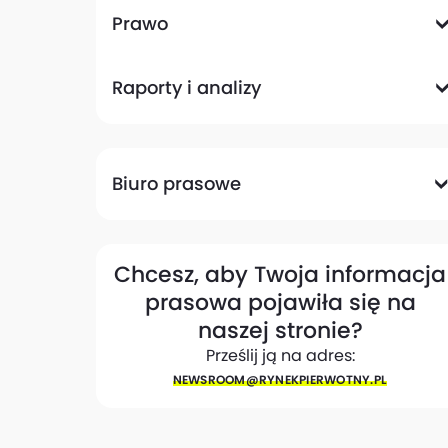
Komunikacyjna
Magazynowa
Plany zagospodarowania przestrzennego
Pozwolenia na budowę
Przetargi
Społeczna
Prawo
Analizy prawne
Zmiany w przepisach
Raporty i analizy
Analizy ekspertów
Raporty
Trendy rynkowe
Biuro prasowe
Biuro prasowe
Materiały dla mediów
Eksperci
My w mediach
Kontakt
Chcesz, aby Twoja informacja
prasowa pojawiła się na
naszej stronie?
Prześlij ją na adres:
NEWSROOM@​RYNEKPIERWOTNY.PL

# # # # # # #

▸ WRITTEN TASK
Set down all of the material word for word, minus its pictures.

▸ ANSWER TO THE EXERCISE
Komunikacyjna
Magazynowa
Plany zagospodarowania przestrzennego
Pozwolenia na budowę
Przetargi
Społeczna
Prawo
Analizy prawne
Zmiany w przepisach
Raporty i analizy
Analizy ekspertów
Raporty
Trendy rynkowe
Biuro prasowe
Biuro prasowe
Materiały dla mediów
Eksperci
My w mediach
Kontakt
Chcesz, aby Twoja informacja
prasowa pojawiła się na
naszej stronie?
Prześlij ją na adres:
NEWSROOM@​RYNEKPIERWOTNY.PL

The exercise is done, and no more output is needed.